Said Trump, “When I drink my little wine — which is about the only wine I drink — and have my little cracker, I guess that is a form of asking for forgiveness, and I do that as often as possible, because I feel cleansed. I think in terms of ‘let’s go on, and let’s make it right.’”

Trump later told CNN that he does not have much to apologize for, adding: “I like to be good. I don’t like to have to ask for forgiveness. And I am good. I don’t do a lot of things that are bad. I try to do nothing that is bad.”

In the same interview, Trump said, “I have a great relationship with God. I have a great relationship with the evangelicals.”

Trump was more circumspect when asked about forgiveness in a June interview with Cal Thomas, a syndicated conservative Christian columnist.

“Jesus, to me, is somebody I can think about for security and confidence,” Trump said, “somebody I can revere, in terms of bravery and in terms of courage; and, because I consider the Christian religion so important, somebody I can totally rely on in my own mind.”

Before a campaign event last August in Iowa, Trump was asked if there was anyone in the Bible whose story he could relate to.

Trump responded, “Nobody that I would compare to. It’s a great question. I love the Bible. I love the Bible. I’m a Protestant. I’m a Presbyterian. I went to Sunday school. Dr. Norman Vincent Peale, The Power of Positive Thinking, was my pastor — to this day, one of the greatest speakers I’ve ever seen. You hated to leave church.”

Trump has said he grew up attending Sunday services at First Presbyterian Church in Jamaica, Queens, before his family began attending Marble Collegiate College Church, founded in 1628 and located on Fifth Avenue in Manhattan. Trump told reporters in South Carolina last summer that he attended services at the church, but the congregation later released a statement to CNN saying that Trump was not an active member of the church.

Trump’s position on immigration — he has called for mass deportations of immigrants who are in the United States illegally and for the construction of a large wall along the U.S.-Mexican border — also prompted Rev. Gradye Parsons, the stated clerk of the Presbyterian Church USA, to write an open letter to Trump highlighting the denomination’s relatively progressive stance on refugees and immigrants.

 

Trump’s Religious-Liberty Promise

Trump is also at odds with his denomination on the issue of same-sex “marriage.” The Presbyterian Church USA allows clergy to officiate at same-sex “wedding” ceremonies. Trump has said that he opposes the redefinition of marriage as well as abortion (although he was publicly highly supportive of abortion rights earlier in his life).

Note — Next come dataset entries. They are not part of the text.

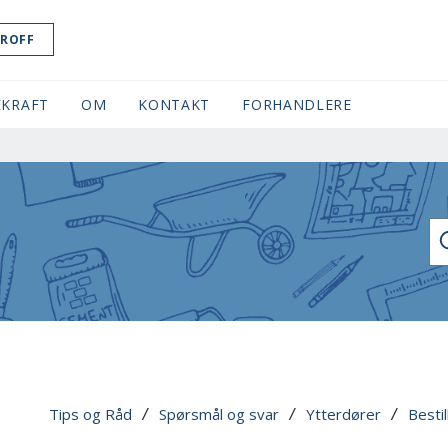
ROFF
KRAFT
OM
KONTAKT
FORHANDLERE
SØ
Tips og Råd
Spørsmål og svar
Ytterdører
Bestil
 / 
 / 
 / 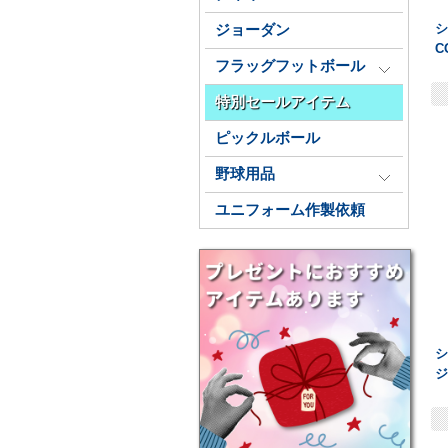
シ
ジョーダン
C
フラッグフットボール
特別セールアイテム
ピックルボール
野球用品
ユニフォーム作製依頼
ジ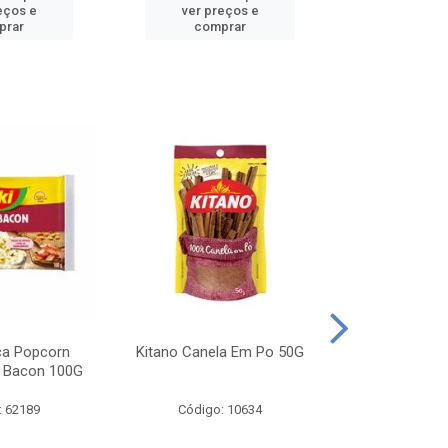
eços e
ver preços e
ver pr
prar
comprar
comp
ca Popcorn
Kitano Canela Em Po 50G
FAROFA DE
 Bacon 100G
BACON YO
: 62189
Código: 10634
Código: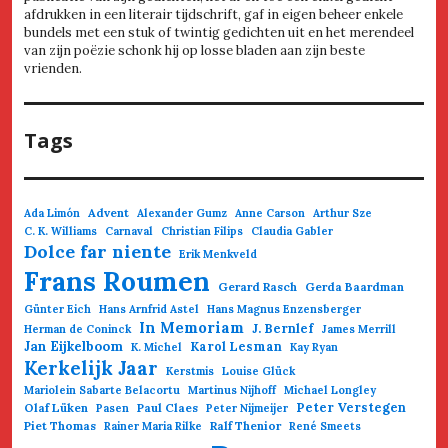
afdrukken in een literair tijdschrift, gaf in eigen beheer enkele
bundels met een stuk of twintig gedichten uit en het merendeel
van zijn poëzie schonk hij op losse bladen aan zijn beste
vrienden.
Tags
Advent
Ada Limón
Alexander Gumz
Anne Carson
Arthur Sze
C. K. Williams
Carnaval
Christian Filips
Claudia Gabler
Dolce far niente
Erik Menkveld
Frans Roumen
Gerard Rasch
Gerda Baardman
Günter Eich
Hans Arnfrid Astel
Hans Magnus Enzensberger
In Memoriam
J. Bernlef
Herman de Coninck
James Merrill
Jan Eijkelboom
Karol Lesman
K. Michel
Kay Ryan
Kerkelijk Jaar
Kerstmis
Louise Glück
Mariolein Sabarte Belacortu
Martinus Nijhoff
Michael Longley
Olaf Lüken
Paul Claes
Peter Verstegen
Pasen
Peter Nijmeijer
Piet Thomas
Ralf Thenior
Rainer Maria Rilke
René Smeets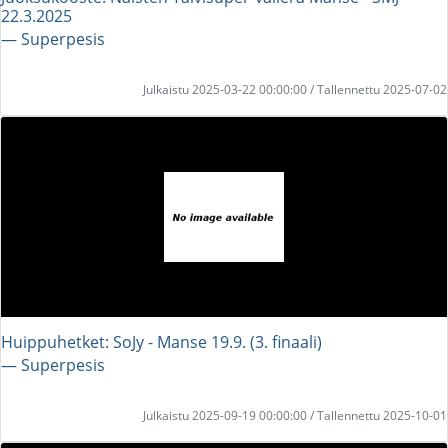
22.3.2025
― Superpesis
Julkaistu 2025-03-22 00:00:00 / Tallennettu 2025-07-02
Huippuhetket: SoJy - Manse 19.9. (3. finaali)
― Superpesis
Julkaistu 2025-09-19 00:00:00 / Tallennettu 2025-10-01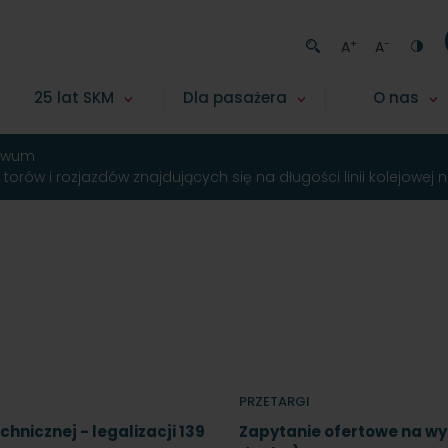
+
-
A
A
25 lat SKM
Dla pasażera
O nas
iwum
rów i rozjazdów znajdujących się na długości linii kolejowej n
PRZETARGI
nicznej - legalizacji 139
Zapytanie ofertowe na w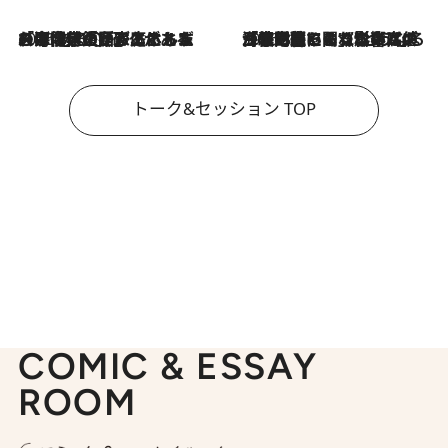
2026.8.3
「今後値上げがあるとすれば…」「リスクがあるのは今年の冬」エネルギー専門家が語る、ホルムズ海峡封鎖が家庭にもたらす“ある心配”
2026.8.3
「住宅建てられない…」「サーチャージ料の高値が続いている」ホルムズ海峡封鎖による影響はいつまで続く？《エネルギー専門家に聞く“どうなる日本の暮らし”》
トーク&セッション TOP
COMIC & ESSAY
ROOM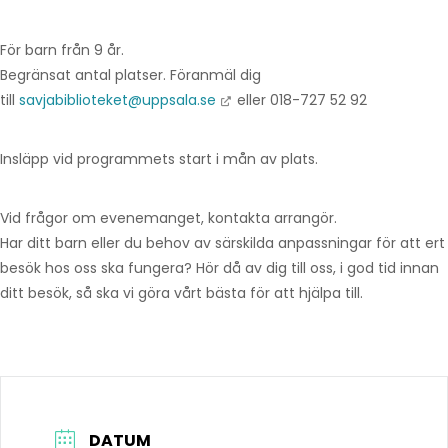
För barn från 9 år.
Begränsat antal platser. Föranmäl dig
till
savjabiblioteket@uppsala.se
eller 018-727 52 92
Insläpp vid programmets start i mån av plats.
Vid frågor om evenemanget, kontakta arrangör.
Har ditt barn eller du behov av särskilda anpassningar för att ert
besök hos oss ska fungera? Hör då av dig till oss, i god tid innan
ditt besök, så ska vi göra vårt bästa för att hjälpa till.
DATUM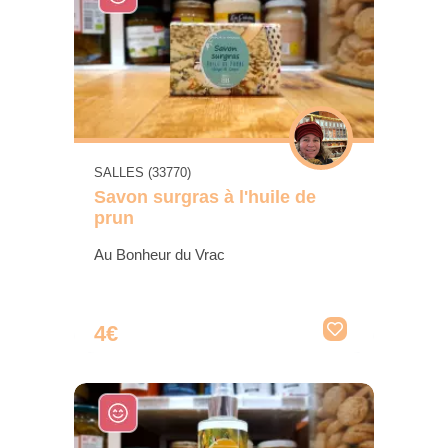
SALLES (33770)
Savon surgras à l'huile de
prun
Au Bonheur du Vrac
4€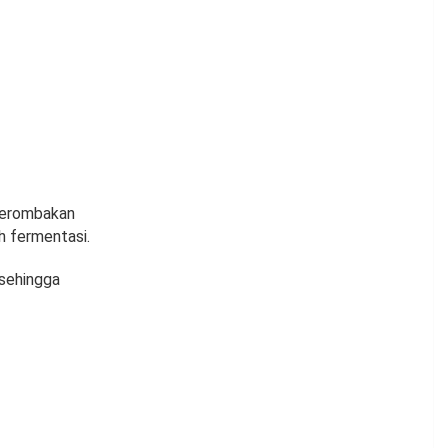
 perombakan
h fermentasi.
sehingga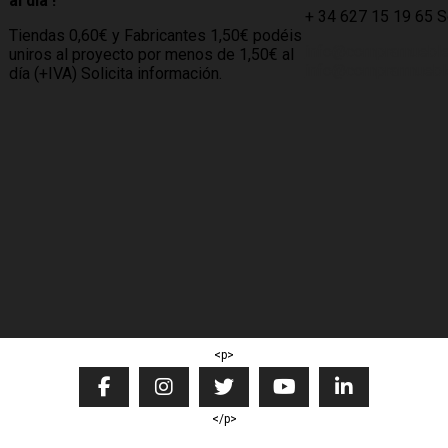
al día !
+ 34 627 15 19 65 
Tiendas 0,60€ y Fabricantes 1,50€ podéis
info@compramuebl
uniros al proyecto por menos de 1,50€ al
info@comprarmueble
día (+IVA) Solicita información.
<p>
</p>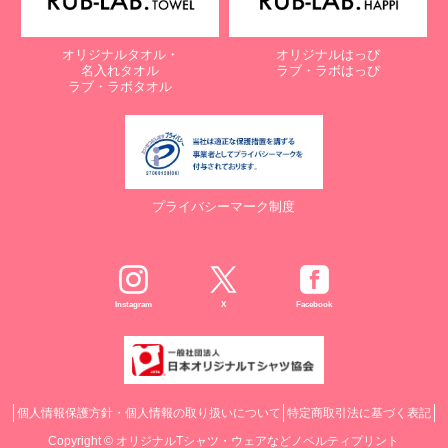
オリジナルタオル・
オリジナルはっぴ
名入れタオル
ラブ・ラボはっぴ
ラブ・ラボタオル
プライバシーマーク制度
Instagram
X
Facebook
個人情報保護方針・個人情報の取り扱いについて
特定商取引法に基づく表記
Copyright ©
オリジナルTシャツ・ウェアなどノベルティプリント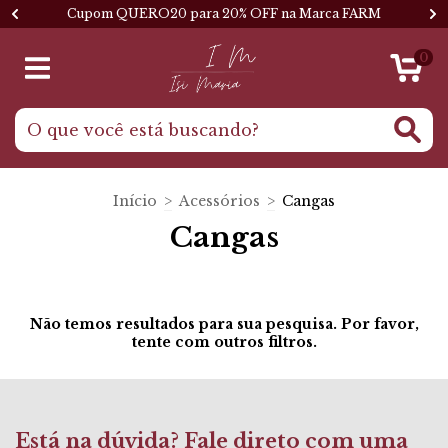
Cupom QUERO20 para 20% OFF na Marca FARM
0
Início
>
Acessórios
>
Cangas
Cangas
Não temos resultados para sua pesquisa. Por favor,
tente com outros filtros.
Está na dúvida? Fale direto com uma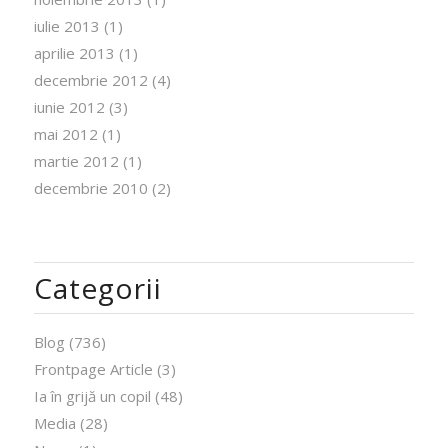
iulie 2013
(1)
aprilie 2013
(1)
decembrie 2012
(4)
iunie 2012
(3)
mai 2012
(1)
martie 2012
(1)
decembrie 2010
(2)
Categorii
Blog
(736)
Frontpage Article
(3)
Ia în grijă un copil
(48)
Media
(28)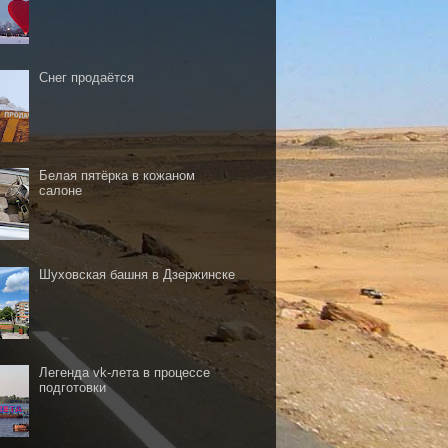
Снег продаётся
Белая пятёрка в кожаном
салоне
Шуховская башня в Дзержинске
Легенда vk-лета в процессе
подготовки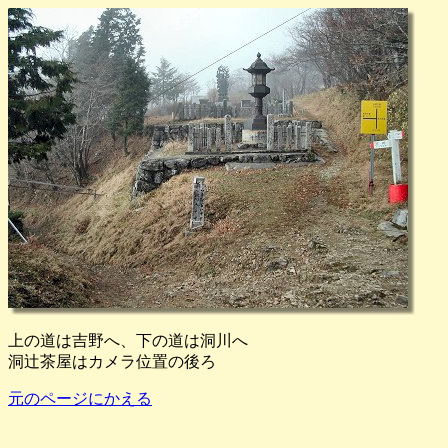
上の道は吉野へ、下の道は洞川へ
洞辻茶屋はカメラ位置の後ろ
元のページにかえる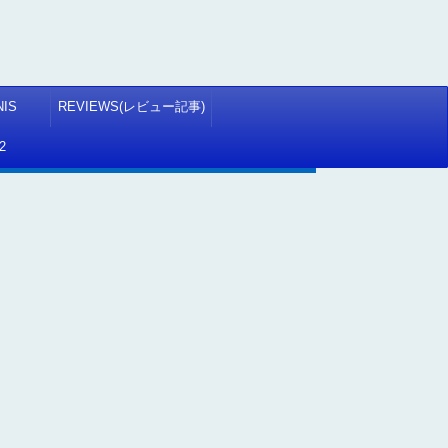
NIS
REVIEWS(レビュー記事)
2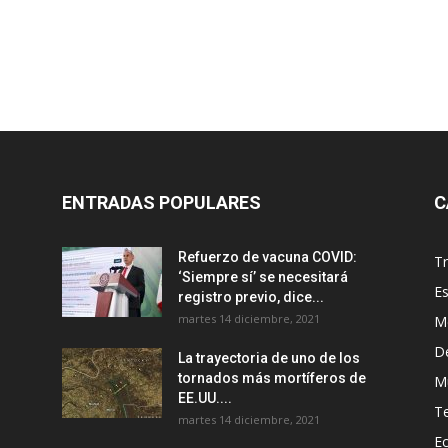
ENTRADAS POPULARES
C
Refuerzo de vacuna COVID:
T
‘Siempre sí’ se necesitará
E
registro previo, dice...
martes 14 diciembre, 2021
M
D
La trayectoria de uno de los
tornados más mortíferos de
M
EE.UU....
T
martes 14 diciembre, 2021
E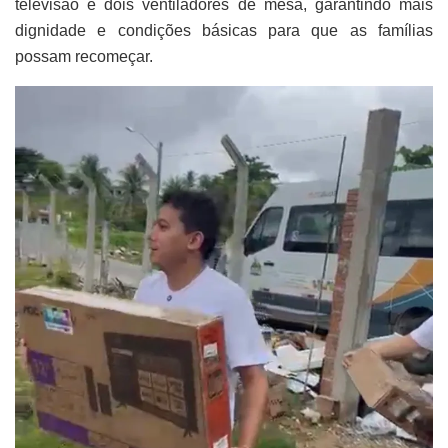
televisão e dois ventiladores de mesa, garantindo mais
dignidade e condições básicas para que as famílias
possam recomeçar.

And he has promised to appoint pro-life judges and protect religious liberty, even lifting the ban that prohibits churches and other nonprofit groups from politicking.

Addressing an assembly of Christian leaders in June, Trump said: “I think maybe that will be my greatest contribution to Christianity — and other religions — to allow you, when you talk religious liberty, to go and speak openly, and if you like somebody or want somebody to represent you, you should have the right to do it.”

He also thanked evangelical leaders in his acceptance speech at the national convention in Cleveland, saying, “You have so much to contribute to our politics, yet our laws prevent you from speaking your minds from your own pulpits.”

Register correspondent Brian Fraga writes from Fall River, Massachusetts.